Jennifer Petersen.
Photo by Olivia Mowry

‘How Machines Came to Speak’

As a communication scholar, Jennifer Petersen has long focused on the history of media technologies as they relate to free speech, focusing specifically on how such technologies shape how judges and justices interpret the First Amendment. 

“The questions of speech and the press were very simple in the 18th and 19th century,” said Petersen, associate professor of communication. “But with the advent of cinema, radio, television and then, later, with the start of the internet, you really begin to have these conversations about, ‘what is speech?’”

It was a 1943 court case centered around two students, both Jehovah’s Witnesses, who refused to salute the American flag that started Petersen on her research trajectory. 

“The case came about in the context of World War II when a lot of states were passing laws that required students to salute the flag in class to show their loyalty to country and to foster unity,” Petersen said. “The students didn’t want to salute the flag because it was a violation of their religion and constituted worshipping a graven image and were thus kicked out of school.”  

The case went to the Supreme Court and the justices determined that the gesture of saluting the flag was a form of utterance. For Petersen, this is an important distinction because it established a precedent for an action being considered speech. 

Fascinated by exploring the past and future of the legal category of speech, Petersen turns to examining new technologies, including film, radio and computer, as the subject of her latest book. She spoke with USC Annenberg about How Machines Came to Speak: Media Technologies and Freedom of Speech from Duke University Press.

How Machines Came to Speak, published by Duke University Press.

The examination of cases in the book is structured around three different “new” technologies: film, radio and computer code. What’s the common thread running through these discussions?

The questions are similar. For example, do silent moving images that are animated by a machine count as speech? This is one of the things people were concerned about in films in the past, as some people thought — at the time — that the playing of a film had a direct visceral physical effect on their audiences, more a form of physical stimulation than of public opinion. We have something similar in computer code, a return to concerns about what’s the boundary of action versus thought. What is actually a human expression or human thought, and what is automation and action being done by the machine? There’s a lot of similarities for the kind of philosophical issues involved with trying to decide whether computer code is speech or not, as there was with film. In the first, the boundaries of speech are being defined in contrast to bodily action (often, of the masses). And in the latter, speech is defined in contrast to automation. The opposite of speaking or having voice in culture or politics goes from “brute” physicality to automated computational processes.
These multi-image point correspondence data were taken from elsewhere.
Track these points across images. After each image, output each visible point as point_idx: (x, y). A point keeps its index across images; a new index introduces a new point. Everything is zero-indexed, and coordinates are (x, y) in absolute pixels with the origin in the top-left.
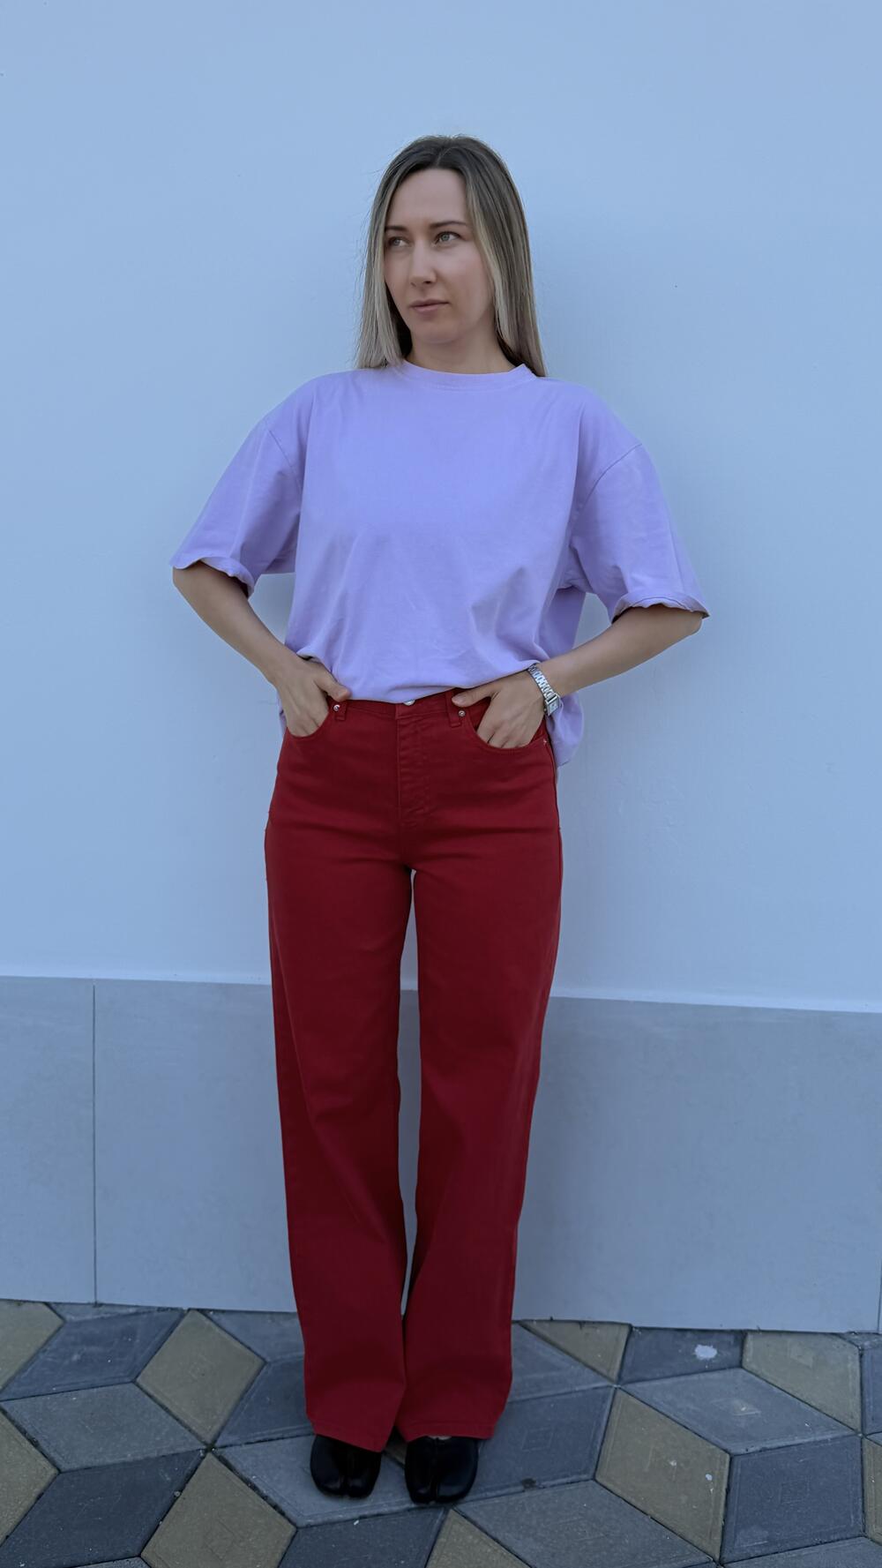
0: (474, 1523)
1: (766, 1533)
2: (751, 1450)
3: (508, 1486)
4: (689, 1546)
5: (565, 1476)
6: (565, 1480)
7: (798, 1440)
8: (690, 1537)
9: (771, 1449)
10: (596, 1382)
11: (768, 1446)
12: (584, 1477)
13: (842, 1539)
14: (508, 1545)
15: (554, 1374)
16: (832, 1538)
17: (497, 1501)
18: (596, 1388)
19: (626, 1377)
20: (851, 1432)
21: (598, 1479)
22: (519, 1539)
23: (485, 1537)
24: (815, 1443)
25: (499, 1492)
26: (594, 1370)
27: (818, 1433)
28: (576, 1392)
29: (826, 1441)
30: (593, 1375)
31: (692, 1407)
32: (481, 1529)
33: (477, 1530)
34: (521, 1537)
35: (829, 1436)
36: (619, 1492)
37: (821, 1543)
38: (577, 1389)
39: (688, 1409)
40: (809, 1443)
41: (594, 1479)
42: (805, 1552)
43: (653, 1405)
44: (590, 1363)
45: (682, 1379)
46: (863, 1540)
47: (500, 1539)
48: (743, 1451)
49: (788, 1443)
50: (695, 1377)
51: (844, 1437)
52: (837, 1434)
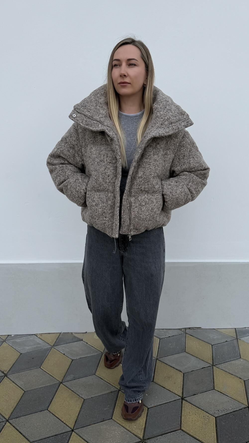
0: (10, 379)
1: (74, 376)
2: (77, 358)
3: (20, 371)
4: (56, 380)
5: (34, 367)
6: (33, 368)
7: (89, 355)
8: (56, 378)
9: (82, 358)
10: (48, 346)
11: (81, 357)
12: (38, 367)
13: (90, 376)
14: (16, 383)
15: (39, 345)
16: (88, 376)
17: (16, 374)
18: (48, 348)
19: (55, 345)
20: (101, 353)
21: (41, 367)
22: (19, 382)
23: (11, 382)
24: (92, 356)
25: (18, 372)
26: (49, 344)
27: (94, 353)
28: (43, 349)
29: (94, 355)
30: (47, 345)
31: (67, 350)
32: (11, 380)
33: (10, 380)
34: (19, 381)
35: (96, 354)
36: (44, 370)
37: (85, 377)
38: (43, 348)
39: (67, 351)
40: (91, 356)
41: (40, 368)
42: (81, 379)
43: (59, 351)
44: (48, 343)
45: (68, 344)
46: (94, 375)
47: (15, 382)
48: (76, 359)
49: (86, 356)
50: (71, 343)
51: (99, 354)
52: (98, 353)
How have these arguments expanded in terms of the Internet?

The way we understand the “speech” aspect of freedom of speech has been influenced by our everyday experiences of media and how we communicate via technologies. That’s part of the important trajectory I’m tracing in the book — how these technologies have in many ways shaped our legal freedoms. Right now, we have technologies where we’re having a very hard time figuring out exactly who is speaking. For example, recommendation engines or bots, all these new types of forms of expression that we’re seeing use algorithmically produced “utterances.” This is something we should now be tracking and thinking about. 20 or 30 years down the line we’re probably going to have different conceptions of speech in the law based on this technology.

As you were researching, is there anything that came up that surprised you?
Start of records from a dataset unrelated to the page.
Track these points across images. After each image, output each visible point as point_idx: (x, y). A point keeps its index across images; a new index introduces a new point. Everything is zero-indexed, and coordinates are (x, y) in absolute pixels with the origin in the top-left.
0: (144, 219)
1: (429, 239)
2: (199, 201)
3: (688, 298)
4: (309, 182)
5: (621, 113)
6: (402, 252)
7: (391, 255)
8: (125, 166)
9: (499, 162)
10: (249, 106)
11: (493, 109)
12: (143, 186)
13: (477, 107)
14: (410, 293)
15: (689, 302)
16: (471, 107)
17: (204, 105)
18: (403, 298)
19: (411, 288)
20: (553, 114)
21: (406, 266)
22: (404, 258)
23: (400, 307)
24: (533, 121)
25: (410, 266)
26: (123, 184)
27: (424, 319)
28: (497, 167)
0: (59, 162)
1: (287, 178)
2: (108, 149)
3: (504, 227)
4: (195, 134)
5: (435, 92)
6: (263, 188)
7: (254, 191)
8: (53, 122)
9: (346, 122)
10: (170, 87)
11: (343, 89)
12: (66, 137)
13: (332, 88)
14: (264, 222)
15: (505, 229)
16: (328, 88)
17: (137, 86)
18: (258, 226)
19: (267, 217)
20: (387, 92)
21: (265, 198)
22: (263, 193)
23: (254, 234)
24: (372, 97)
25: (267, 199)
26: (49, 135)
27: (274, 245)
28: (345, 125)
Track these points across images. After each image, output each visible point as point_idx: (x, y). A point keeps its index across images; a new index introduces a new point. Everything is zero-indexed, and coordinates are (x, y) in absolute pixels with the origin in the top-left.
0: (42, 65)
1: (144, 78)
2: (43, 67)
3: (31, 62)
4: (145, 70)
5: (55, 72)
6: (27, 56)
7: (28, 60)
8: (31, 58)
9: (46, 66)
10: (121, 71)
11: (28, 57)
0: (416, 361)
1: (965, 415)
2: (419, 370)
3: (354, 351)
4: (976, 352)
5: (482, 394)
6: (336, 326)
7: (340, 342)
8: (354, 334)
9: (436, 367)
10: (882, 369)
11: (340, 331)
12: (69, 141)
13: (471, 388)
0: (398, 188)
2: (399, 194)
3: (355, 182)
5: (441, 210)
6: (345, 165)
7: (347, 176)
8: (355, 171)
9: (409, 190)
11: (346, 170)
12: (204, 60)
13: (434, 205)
There’s so much that surprised me! One thing that I studied was cases about search engines and free speech and whether search results are considered speech focused entirely on, for example, the speech of Google, as a search engine. If the search results are Google speech, are they then not the speech of the people who created the websites? And of course, they are, but that doesn’t come up in any of these legal discussions. And I think that’s kind of surprising to a lay person when we think about search results in the current legal cases and discussion of search engine speech. 

With all the controversy of who is responsible for what shows up in an algorithm search, how are you seeing that play out? 
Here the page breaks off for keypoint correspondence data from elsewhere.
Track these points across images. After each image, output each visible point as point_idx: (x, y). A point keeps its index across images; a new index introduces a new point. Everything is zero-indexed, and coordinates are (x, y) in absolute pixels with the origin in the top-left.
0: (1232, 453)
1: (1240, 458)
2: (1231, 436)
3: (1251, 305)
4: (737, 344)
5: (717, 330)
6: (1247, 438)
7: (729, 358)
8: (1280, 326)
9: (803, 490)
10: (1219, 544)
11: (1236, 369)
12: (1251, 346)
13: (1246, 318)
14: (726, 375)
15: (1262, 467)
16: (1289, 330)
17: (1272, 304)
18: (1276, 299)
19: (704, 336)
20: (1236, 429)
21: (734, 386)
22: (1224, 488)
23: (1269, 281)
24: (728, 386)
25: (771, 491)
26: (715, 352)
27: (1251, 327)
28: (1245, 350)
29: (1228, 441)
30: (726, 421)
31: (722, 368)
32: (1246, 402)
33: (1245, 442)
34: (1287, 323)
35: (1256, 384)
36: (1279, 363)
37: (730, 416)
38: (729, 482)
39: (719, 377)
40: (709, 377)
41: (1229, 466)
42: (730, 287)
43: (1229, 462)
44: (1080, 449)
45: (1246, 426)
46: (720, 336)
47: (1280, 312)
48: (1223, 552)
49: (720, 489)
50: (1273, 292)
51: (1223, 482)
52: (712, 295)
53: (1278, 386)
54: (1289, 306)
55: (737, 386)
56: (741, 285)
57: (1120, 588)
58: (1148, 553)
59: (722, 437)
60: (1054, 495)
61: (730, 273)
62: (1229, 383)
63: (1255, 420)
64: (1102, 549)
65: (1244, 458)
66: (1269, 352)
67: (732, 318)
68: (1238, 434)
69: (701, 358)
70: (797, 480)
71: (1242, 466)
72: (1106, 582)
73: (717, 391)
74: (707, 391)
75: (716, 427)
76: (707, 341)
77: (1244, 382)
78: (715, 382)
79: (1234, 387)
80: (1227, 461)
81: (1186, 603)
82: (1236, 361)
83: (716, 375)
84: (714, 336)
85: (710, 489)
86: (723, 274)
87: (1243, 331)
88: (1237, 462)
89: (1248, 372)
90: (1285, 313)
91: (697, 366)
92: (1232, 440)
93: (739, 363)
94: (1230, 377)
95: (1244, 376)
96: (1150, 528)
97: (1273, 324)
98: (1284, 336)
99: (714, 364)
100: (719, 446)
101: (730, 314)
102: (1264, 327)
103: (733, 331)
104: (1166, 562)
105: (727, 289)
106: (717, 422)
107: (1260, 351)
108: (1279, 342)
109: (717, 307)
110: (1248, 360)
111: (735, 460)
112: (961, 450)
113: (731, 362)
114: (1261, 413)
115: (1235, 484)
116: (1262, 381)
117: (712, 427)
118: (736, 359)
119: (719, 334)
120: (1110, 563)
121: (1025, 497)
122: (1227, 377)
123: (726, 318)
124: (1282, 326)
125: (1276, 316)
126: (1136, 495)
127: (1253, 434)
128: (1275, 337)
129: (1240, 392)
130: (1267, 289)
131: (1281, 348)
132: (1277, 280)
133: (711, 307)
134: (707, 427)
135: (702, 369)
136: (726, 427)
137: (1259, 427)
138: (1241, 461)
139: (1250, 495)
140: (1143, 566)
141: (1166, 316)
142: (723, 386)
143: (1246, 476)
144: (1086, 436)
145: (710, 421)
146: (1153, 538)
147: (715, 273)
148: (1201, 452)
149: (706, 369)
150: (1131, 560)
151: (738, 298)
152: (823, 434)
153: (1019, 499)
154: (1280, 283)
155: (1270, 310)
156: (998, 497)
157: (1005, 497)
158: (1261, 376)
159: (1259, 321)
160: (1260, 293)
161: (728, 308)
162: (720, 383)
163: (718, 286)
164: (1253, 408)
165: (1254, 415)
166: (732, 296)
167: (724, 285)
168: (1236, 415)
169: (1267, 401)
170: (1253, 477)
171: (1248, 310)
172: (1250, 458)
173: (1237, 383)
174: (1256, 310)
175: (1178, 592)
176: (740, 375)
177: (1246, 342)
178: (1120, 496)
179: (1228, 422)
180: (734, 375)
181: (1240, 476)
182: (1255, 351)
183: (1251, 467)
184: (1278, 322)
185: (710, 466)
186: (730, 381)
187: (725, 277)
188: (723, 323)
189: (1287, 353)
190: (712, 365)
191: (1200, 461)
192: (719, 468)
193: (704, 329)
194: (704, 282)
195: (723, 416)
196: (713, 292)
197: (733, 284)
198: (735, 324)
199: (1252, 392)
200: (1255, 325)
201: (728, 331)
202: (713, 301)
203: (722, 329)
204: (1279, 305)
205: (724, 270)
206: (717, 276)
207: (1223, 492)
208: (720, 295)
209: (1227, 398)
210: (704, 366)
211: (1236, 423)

I think these are also really interesting moments because these companies are trying to have it both ways. They’re saying, on the one hand, this isn’t our speech, right? Especially when they’re confronted with the kind of critique that might be misrepresenting a person or persons. They are saying, “We are just a conduit, we’re just giving you what you want.” But, on the other hand, in a different set of venues, like when companies were suing them [Google] for anti-competitive business practices they were saying, “Oh no, you can’t do that because the search results are our speech. We are like newspaper editors, and these are our selections.” At the very same time, they’re [Google] kind of making opposing claims about whether or not they’re a speaker in different types of controversies or disputes.

What do you hope readers walk away knowing after reading your book?

I hope that readers walk away with a deeper appreciation of the way that our interactions with our devices shape our understandings of what it means to speak to one another, to participate in the public sphere, and the ways in which mundane objects and definitions shape law.